# TASK:
Print the listing below exactly as written.

# SOURCE RECORDS:
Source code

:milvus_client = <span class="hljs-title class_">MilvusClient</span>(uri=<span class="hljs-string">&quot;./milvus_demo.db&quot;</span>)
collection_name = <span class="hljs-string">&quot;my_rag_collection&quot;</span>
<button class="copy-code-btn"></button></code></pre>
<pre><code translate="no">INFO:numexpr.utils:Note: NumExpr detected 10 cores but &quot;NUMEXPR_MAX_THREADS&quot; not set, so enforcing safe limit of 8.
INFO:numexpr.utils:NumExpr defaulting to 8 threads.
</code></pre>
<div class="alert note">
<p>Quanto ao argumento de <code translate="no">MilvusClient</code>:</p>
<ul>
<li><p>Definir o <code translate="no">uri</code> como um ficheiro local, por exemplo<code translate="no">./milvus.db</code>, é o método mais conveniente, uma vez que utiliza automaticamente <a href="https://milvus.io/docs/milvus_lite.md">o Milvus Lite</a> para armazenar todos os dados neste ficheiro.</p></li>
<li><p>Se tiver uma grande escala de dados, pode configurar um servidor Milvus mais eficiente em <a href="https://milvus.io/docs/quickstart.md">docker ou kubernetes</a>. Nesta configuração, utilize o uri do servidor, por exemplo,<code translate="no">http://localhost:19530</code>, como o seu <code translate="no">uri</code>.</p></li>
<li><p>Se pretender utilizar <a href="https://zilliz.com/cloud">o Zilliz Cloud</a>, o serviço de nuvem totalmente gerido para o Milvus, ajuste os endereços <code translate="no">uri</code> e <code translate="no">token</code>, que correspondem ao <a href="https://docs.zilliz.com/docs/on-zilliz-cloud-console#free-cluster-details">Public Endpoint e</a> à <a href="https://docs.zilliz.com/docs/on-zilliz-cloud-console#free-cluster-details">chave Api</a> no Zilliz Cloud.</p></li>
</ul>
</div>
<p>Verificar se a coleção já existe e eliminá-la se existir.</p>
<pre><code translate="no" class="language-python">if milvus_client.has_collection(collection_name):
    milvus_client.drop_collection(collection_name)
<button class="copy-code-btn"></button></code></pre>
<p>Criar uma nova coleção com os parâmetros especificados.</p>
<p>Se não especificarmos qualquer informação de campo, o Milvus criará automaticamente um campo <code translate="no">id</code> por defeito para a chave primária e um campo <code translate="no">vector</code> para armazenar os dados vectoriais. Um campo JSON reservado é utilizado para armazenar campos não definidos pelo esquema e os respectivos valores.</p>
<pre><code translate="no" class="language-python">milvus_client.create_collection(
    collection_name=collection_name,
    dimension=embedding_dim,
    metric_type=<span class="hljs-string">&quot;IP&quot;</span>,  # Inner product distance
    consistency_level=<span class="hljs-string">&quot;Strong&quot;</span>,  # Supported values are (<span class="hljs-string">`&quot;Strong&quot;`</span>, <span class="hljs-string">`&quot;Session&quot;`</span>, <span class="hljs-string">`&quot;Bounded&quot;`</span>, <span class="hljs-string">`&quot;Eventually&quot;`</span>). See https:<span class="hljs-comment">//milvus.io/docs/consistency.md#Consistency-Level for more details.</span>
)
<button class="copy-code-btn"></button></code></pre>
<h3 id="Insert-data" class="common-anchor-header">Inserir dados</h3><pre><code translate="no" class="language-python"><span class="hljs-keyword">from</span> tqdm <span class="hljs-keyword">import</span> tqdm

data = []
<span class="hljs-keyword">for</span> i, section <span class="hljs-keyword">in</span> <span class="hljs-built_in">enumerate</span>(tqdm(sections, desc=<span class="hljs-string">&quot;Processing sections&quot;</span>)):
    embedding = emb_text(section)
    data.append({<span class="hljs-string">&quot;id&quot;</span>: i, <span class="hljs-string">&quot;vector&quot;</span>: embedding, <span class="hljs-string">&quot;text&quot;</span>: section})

# RESULT:
Source code

:milvus_client = <span class="hljs-title class_">MilvusClient</span>(uri=<span class="hljs-string">&quot;./milvus_demo.db&quot;</span>)
collection_name = <span class="hljs-string">&quot;my_rag_collection&quot;</span>
<button class="copy-code-btn"></button></code></pre>
<pre><code translate="no">INFO:numexpr.utils:Note: NumExpr detected 10 cores but &quot;NUMEXPR_MAX_THREADS&quot; not set, so enforcing safe limit of 8.
INFO:numexpr.utils:NumExpr defaulting to 8 threads.
</code></pre>
<div class="alert note">
<p>Quanto ao argumento de <code translate="no">MilvusClient</code>:</p>
<ul>
<li><p>Definir o <code translate="no">uri</code> como um ficheiro local, por exemplo<code translate="no">./milvus.db</code>, é o método mais conveniente, uma vez que utiliza automaticamente <a href="https://milvus.io/docs/milvus_lite.md">o Milvus Lite</a> para armazenar todos os dados neste ficheiro.</p></li>
<li><p>Se tiver uma grande escala de dados, pode configurar um servidor Milvus mais eficiente em <a href="https://milvus.io/docs/quickstart.md">docker ou kubernetes</a>. Nesta configuração, utilize o uri do servidor, por exemplo,<code translate="no">http://localhost:19530</code>, como o seu <code translate="no">uri</code>.</p></li>
<li><p>Se pretender utilizar <a href="https://zilliz.com/cloud">o Zilliz Cloud</a>, o serviço de nuvem totalmente gerido para o Milvus, ajuste os endereços <code translate="no">uri</code> e <code translate="no">token</code>, que correspondem ao <a href="https://docs.zilliz.com/docs/on-zilliz-cloud-console#free-cluster-details">Public Endpoint e</a> à <a href="https://docs.zilliz.com/docs/on-zilliz-cloud-console#free-cluster-details">chave Api</a> no Zilliz Cloud.</p></li>
</ul>
</div>
<p>Verificar se a coleção já existe e eliminá-la se existir.</p>
<pre><code translate="no" class="language-python">if milvus_client.has_collection(collection_name):
    milvus_client.drop_collection(collection_name)
<button class="copy-code-btn"></button></code></pre>
<p>Criar uma nova coleção com os parâmetros especificados.</p>
<p>Se não especificarmos qualquer informação de campo, o Milvus criará automaticamente um campo <code translate="no">id</code> por defeito para a chave primária e um campo <code translate="no">vector</code> para armazenar os dados vectoriais. Um campo JSON reservado é utilizado para armazenar campos não definidos pelo esquema e os respectivos valores.</p>
<pre><code translate="no" class="language-python">milvus_client.create_collection(
    collection_name=collection_name,
    dimension=embedding_dim,
    metric_type=<span class="hljs-string">&quot;IP&quot;</span>,  # Inner product distance
    consistency_level=<span class="hljs-string">&quot;Strong&quot;</span>,  # Supported values are (<span class="hljs-string">`&quot;Strong&quot;`</span>, <span class="hljs-string">`&quot;Session&quot;`</span>, <span class="hljs-string">`&quot;Bounded&quot;`</span>, <span class="hljs-string">`&quot;Eventually&quot;`</span>). See https:<span class="hljs-comment">//milvus.io/docs/consistency.md#Consistency-Level for more details.</span>
)
<button class="copy-code-btn"></button></code></pre>
<h3 id="Insert-data" class="common-anchor-header">Inserir dados</h3><pre><code translate="no" class="language-python"><span class="hljs-keyword">from</span> tqdm <span class="hljs-keyword">import</span> tqdm

data = []
<span class="hljs-keyword">for</span> i, section <span class="hljs-keyword">in</span> <span class="hljs-built_in">enumerate</span>(tqdm(sections, desc=<span class="hljs-string">&quot;Processing sections&quot;</span>)):
    embedding = emb_text(section)
    data.append({<span class="hljs-string">&quot;id&quot;</span>: i, <span class="hljs-string">&quot;vector&quot;</span>: embedding, <span class="hljs-string">&quot;text&quot;</span>: section})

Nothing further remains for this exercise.